### Apply what you read
a) In the passage on early hip-hop and The Roxy, list the people named as frequenting the Negril.
b) Decide whether each statement below agrees with the passage on early hip-hop and The Roxy. Answer yes or no for each, quoting the words of the passage that settle it.
(i) The Roxy was a roller rink with a capacity of 4000.
(ii) Kool Lady Blue moved to New York from Paris.
(iii) The Negril was a basement reggae club in the West Village.
c) Pick up the passage on early hip-hop and The Roxy after its final sentence and continue it.

(Beginning of Exercise text)

Herc was pioneering in his use of drum beats and record scratches. By 1974 he’d developed the concept of breakbeats, a seminal innovation that underpins so much of hip-hop’s sound. Described as the “merry-go-round” part of his set, he’d spin the percussion breakdowns of two tracks back to back, producing an extended break: “people were ecstatic, because that was the best part of the record to dance to, and they were trippin off it”. It all started on that August evening though, and in 2007 Herc successfully campaigned for 1520 Sedgwick Ave to be officially recognised as hip-hop’s birth place.
The Roxy
Fast forward 10 years and we’re at The Roxy, a 4000 capacity roller rink remolded by fashion manager and promoter Kool Lady Blue.
Blue moved from London to New York in ‘81 with aspirations of opening a club. The infamous Roxy initially started life as a night at the Negril, a basement East Village reggae club on Second Avenue frequented by the likes of Madonna, Julian Schnabel, Debbie Harry and John Lydon (nothing high-key). When the Negril shut in ‘82 Blue started a project of her own, fixing up a decrepit roller rink. Entrance to the club was through a long black tunnel which Blue commissioned to be graffitied; a juice bar offset a huge dance floor with a platform to elevate the DJ, with two cosmic projection screens and a wall-to-wall graffiti canvas for decoration (soon to be tagged by Basquiat, Keith Haring and Warhol).

(End of Exercise text)
(Beginning of Recorded information)

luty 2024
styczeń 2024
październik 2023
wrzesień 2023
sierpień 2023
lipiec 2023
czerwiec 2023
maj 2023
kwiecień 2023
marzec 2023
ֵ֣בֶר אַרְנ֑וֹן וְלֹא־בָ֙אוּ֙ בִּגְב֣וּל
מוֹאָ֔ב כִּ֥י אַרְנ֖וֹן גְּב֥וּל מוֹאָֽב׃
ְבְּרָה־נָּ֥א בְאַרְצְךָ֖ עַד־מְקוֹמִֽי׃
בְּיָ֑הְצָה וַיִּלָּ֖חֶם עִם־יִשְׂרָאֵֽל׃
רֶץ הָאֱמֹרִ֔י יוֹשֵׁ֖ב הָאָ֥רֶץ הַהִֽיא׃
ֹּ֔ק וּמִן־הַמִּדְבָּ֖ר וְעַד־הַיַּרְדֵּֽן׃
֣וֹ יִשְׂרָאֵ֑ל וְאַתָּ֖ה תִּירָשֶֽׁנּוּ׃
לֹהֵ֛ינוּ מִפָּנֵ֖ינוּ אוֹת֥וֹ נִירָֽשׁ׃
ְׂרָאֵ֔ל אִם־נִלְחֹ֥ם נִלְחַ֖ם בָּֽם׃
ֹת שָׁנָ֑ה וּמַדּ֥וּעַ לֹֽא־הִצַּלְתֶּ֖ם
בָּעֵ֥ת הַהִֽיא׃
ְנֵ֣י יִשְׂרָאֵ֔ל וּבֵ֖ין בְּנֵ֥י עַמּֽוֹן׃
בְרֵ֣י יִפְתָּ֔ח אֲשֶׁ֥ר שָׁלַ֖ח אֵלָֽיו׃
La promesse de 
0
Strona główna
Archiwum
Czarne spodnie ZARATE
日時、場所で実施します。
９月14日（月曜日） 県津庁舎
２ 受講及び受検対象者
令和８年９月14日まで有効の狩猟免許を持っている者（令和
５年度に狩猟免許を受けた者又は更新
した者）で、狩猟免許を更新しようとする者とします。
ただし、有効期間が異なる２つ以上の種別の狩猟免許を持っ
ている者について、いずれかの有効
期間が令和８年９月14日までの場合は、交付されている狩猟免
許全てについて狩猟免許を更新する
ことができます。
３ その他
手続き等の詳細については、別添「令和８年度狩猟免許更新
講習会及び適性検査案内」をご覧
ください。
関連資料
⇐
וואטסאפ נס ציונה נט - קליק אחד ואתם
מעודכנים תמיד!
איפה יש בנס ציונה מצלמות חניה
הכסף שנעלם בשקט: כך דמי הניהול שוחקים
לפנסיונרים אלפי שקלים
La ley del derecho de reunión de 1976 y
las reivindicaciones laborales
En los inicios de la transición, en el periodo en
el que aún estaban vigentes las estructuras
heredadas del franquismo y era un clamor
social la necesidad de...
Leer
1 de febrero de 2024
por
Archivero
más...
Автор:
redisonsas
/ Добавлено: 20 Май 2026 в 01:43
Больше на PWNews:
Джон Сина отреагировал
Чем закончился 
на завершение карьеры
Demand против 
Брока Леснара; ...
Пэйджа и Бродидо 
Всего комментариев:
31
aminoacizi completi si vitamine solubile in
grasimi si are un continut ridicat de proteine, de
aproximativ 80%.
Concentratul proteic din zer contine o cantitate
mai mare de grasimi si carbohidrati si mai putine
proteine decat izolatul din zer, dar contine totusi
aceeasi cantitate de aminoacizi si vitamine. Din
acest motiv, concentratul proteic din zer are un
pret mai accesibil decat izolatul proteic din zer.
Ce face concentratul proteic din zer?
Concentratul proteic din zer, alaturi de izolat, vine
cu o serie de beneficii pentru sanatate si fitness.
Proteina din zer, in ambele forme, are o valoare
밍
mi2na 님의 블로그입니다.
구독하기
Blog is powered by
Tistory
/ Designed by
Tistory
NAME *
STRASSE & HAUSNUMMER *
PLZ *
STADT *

(End of Recorded information)

### Task-by-task outputs
a) Madonna, Julian Schnabel, Debbie Harry, John Lydon

b)
(i) Yes: "a 4000 capacity roller rink remolded by fashion manager and promoter Kool Lady Blue"
(ii) No: "Blue moved from London to New York in ‘81"
(iii) No: "a basement East Village reggae club on Second Avenue"

c)
The inspiration for the club had come a year earlier, whilst Blue was managing designer Malcolm McLaren’s Worlds End 2 store. McLaren had booked Rock Steady Crew, Fab Five Freddy, DJ Afrika Bambaataa, and DJ Jazzy Jay for a Bowowow gig at the Ritz; it was the first time Blue had been exposed to hip-hop culture (a retrospective label, it’s important to remember, as the movement was very much in its infancy), and she was “mesmerised”.
Blue credits her “Wheels of Steel” weekly hip-hop night as the first event of its kind. “These various art forms were out there – like graffitti, break dancing, MCing, DJing – and they were happening simultaneously in the Bronx and in the other boroughs like Brooklyn and Queens”, she states, but “they weren’t connected to each other”. It was Blue who pieced these elements together, combining b-boys and breakbeats with the visual arts of Basquiat and his contemporaries. Some of hip-hop’s founding fathers made regular appearances, from DJ Red Alert and Afrika Izlam to Jazzy Jay, Bambaataa and Whiz Kidd. “I think the Roxy was where this cross-cultural DIY phenomena really came together and had a home to be creative in”, Blue claims, and although the nights went downhill after she left, the cross-pollination of these underground artforms had begun.
Eve’s After Dark
It’s only fair that we turn our attention to the West Coast for a bit. Attached to Lonzo Williams’ recording studio, Eve’s After Dark was a key player in the evolution of Californian dance culture.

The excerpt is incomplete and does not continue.